● ASSIGNMENT
Give the count of lines in the data that include the string "Announcements", with no added remarks.

BEGIN RECORDS PROVIDED

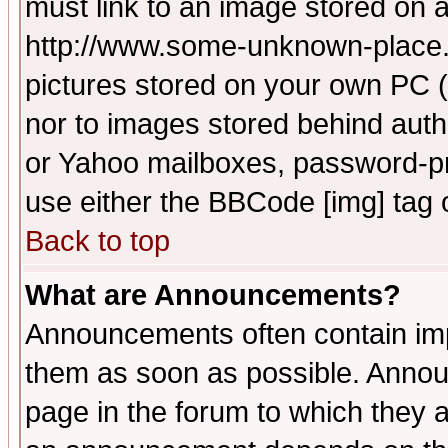
must link to an image stored on a
http://www.some-unknown-place.ne
pictures stored on your own PC (u
nor to images stored behind aut
or Yahoo mailboxes, password-pro
use either the BBCode [img] tag 
Back to top
What are Announcements?
Announcements often contain imp
them as soon as possible. Annou
page in the forum to which they 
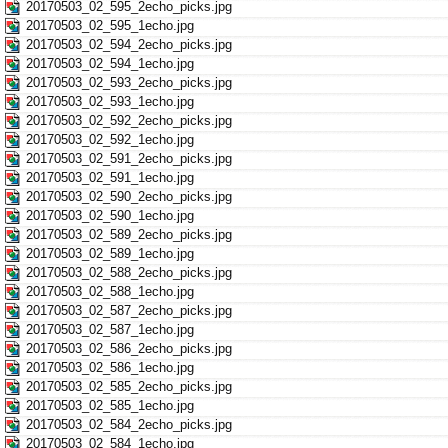
20170503_02_595_2echo_picks.jpg
20170503_02_595_1echo.jpg
20170503_02_594_2echo_picks.jpg
20170503_02_594_1echo.jpg
20170503_02_593_2echo_picks.jpg
20170503_02_593_1echo.jpg
20170503_02_592_2echo_picks.jpg
20170503_02_592_1echo.jpg
20170503_02_591_2echo_picks.jpg
20170503_02_591_1echo.jpg
20170503_02_590_2echo_picks.jpg
20170503_02_590_1echo.jpg
20170503_02_589_2echo_picks.jpg
20170503_02_589_1echo.jpg
20170503_02_588_2echo_picks.jpg
20170503_02_588_1echo.jpg
20170503_02_587_2echo_picks.jpg
20170503_02_587_1echo.jpg
20170503_02_586_2echo_picks.jpg
20170503_02_586_1echo.jpg
20170503_02_585_2echo_picks.jpg
20170503_02_585_1echo.jpg
20170503_02_584_2echo_picks.jpg
20170503_02_584_1echo.jpg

END RECORDS PROVIDED

● SOLUTION BELOW
2